REPUBLIKA.CO.ID, JAKARTA -- Muktamar Internasional Fikih Peradaban I yang diinisiasi NU menjelang resepsi puncak peringatan Satu Abad NU bakal digelar di Hotel Shangri-La Surabaya, Jawa Timur, pada Senin (6/2/2023). Forum ini menghadirkan 15 pakar sebagai pembicara kunci, baik dari dalam negeri maupun mancanegara.
Kelima belas pemaparan para mufti dan ahli hukum Islam tersebut mengulas berbagai persoalan kontemporer dari susut pandang Islam, mulai dari format negara-bangsa, relasi dengan non-muslim, hingga tata politik global. Salah satunya pembahasan tentang posisi Piagam PBB di mata syariat Islam.
Urgensi pembahasan
Najib Azca dari Tim Pengelola Materi Muktamar Internasional Fikih Peradaban I menjelaskan urgensi forum akbar ini membincangkan pandangan syariat terhadap piagam PBB setidaknya pada dua arah di lingkungan internal umat Islam dan di lingkungan pergaulan internasional.
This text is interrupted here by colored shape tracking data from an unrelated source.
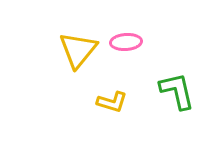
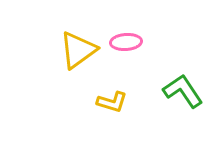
yellow triangle: rotated 15 degrees clockwise
green L-shape: moved 6 px right; rotated 21 degrees counterclockwise
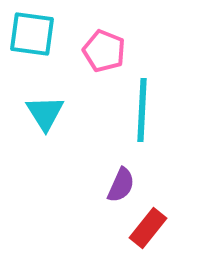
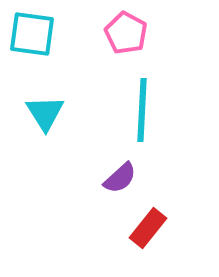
pink pentagon: moved 22 px right, 18 px up; rotated 6 degrees clockwise
purple semicircle: moved 1 px left, 7 px up; rotated 24 degrees clockwise
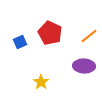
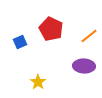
red pentagon: moved 1 px right, 4 px up
yellow star: moved 3 px left
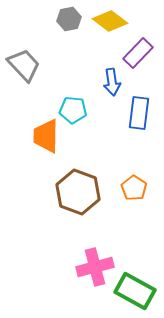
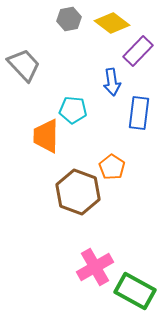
yellow diamond: moved 2 px right, 2 px down
purple rectangle: moved 2 px up
orange pentagon: moved 22 px left, 21 px up
pink cross: rotated 15 degrees counterclockwise
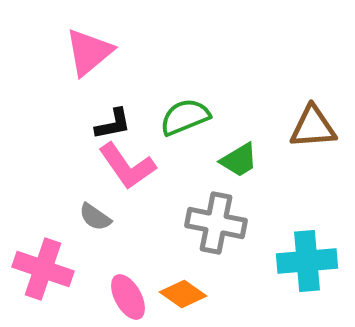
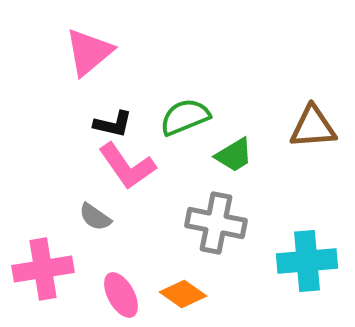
black L-shape: rotated 24 degrees clockwise
green trapezoid: moved 5 px left, 5 px up
pink cross: rotated 28 degrees counterclockwise
pink ellipse: moved 7 px left, 2 px up
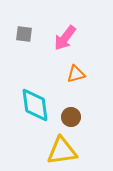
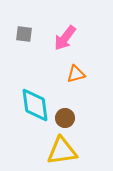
brown circle: moved 6 px left, 1 px down
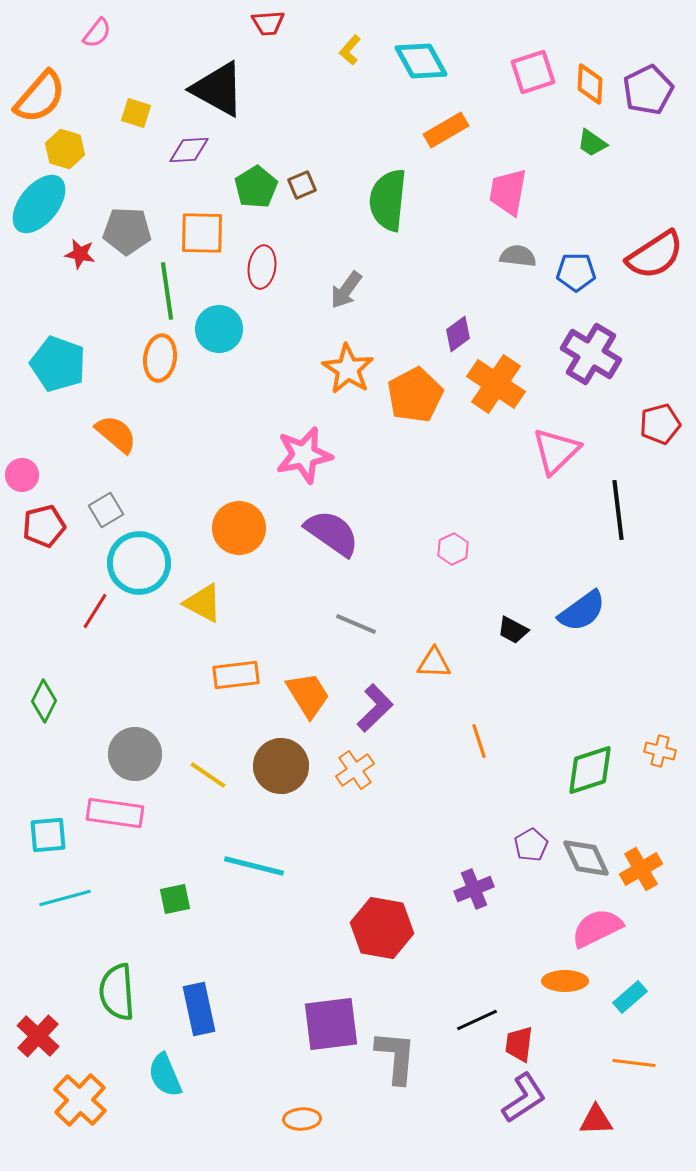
Pada aras pertama, Muktamar Fikih Peradaban I merupakan ajakan dan dorongan kepada para ulama dan fuqaha untuk membangun konstruksi fiqhiyyah yang solid dan diterima luas perihal legitimasi syariah bagi konstruksi negara-bangsa dan kesepakatan negara-bangsa dalam bentuk kelembagaan dan piagam PBB.
"Hal ini penting dilakukan karena perbincangan perihal tersebut absen dalam kanon-kanon fiqih yang ditulis para ulama yang memang sebagian besar disusun pada masa konstruksi politik berbasis khilafah," kata Wakil Sekjen PBNU ini, Sabtu (4/2/2023), dalam siaran persnya.
Pada aras kedua, sambungnya, ajakan dan dorongan untuk menengok dan memperkuat legitimasi terhadap Piagam PBB merupakan bagian dari ikhtiar untuk memperkuat multilateralisme dalam pergaulan internasional.
"Belakangan ini terjadi penguatan terhadap pendekatan unilateralisme di mana krisis politik antar negara diselesaikan secara unilateral, seperti perang Irak, Afghanistan, juga Rusia-Ukraina yang masih terjadi hingga kini," papar Najib.
Menurutnya, langkah yang diambil PBNU ini bisa dilihat sebagai bagian dari ikhtiar besar memperkuat multilateralisme dalam resolusi konflik dan penyelesaian krisis dalam pergaulan internasional.
Mencari pijakan
Sebelumnya, Ketua Umum Pengurus Besar Nahdlatul Ulama (PBNU) KH Yahya Cholil Staquf (Gus Yahya) mengatakan pembicaraan tentang tata dunia damai baru muncul setelah Perang Dunia II dengan lahirnya Piagam PBB. Sebelum itu, masyarakat dunia masih diliputi sektariaisme yang syarat konflik, termasuk di internal umat Islam sendiri.
Menurutnya, apabila hendak mengembangkan wacana syariat tentang perdamaian dan toleransi maka harus bermuara dari Piagam PBB. Untuk itulah, hal pertama yang harus disepakati adalah soal kejelasan kedudukan Piagam PBB di mata syariat.
“Ini perjanjian sah atau tidak (di mata syariat)? Karena ini perjanjian di antara pemimpin-pemimpin politik. Kalau ini sah di mata syariat, ini urusan pertimbangan fikih, dengan disiplin yang sangat kompleks. Tapi rumusan itu yang bisa dijadikan pijakan dan mengikat bukan hanya bagi anggota PBB, tapi bagi warga negara masing-masing,” ucap Gus Yahya di Jakarta, Rabu (1/2/2023).
Kalau dinyatakan sah oleh para ulama dunia di Muktamar Internasional Fikih Peradaban I, maka Piagam PBB itu akan menjadi pijakan untuk mengembangkan wacana yang lebih lugas dalam kerangka syariat Islam tentang perdamaian, toleransi, dan tentang Hak Asasi Manusia (HAM) universal.
“Karena kalau kita tengok referensi abad pertengahan, tidak ada juga HAM universal. Kafir dzimmi itu dilindungi tapi tetap warga negara kelas dua. Di Inggris, orang-orang Anglikan dari Irlandia menjadi warga negara kelas dua. Mereka tidak bisa jadi pegawai negeri, kalau tentara mentok hanya jadi sersan,” ucap Gus Yahya.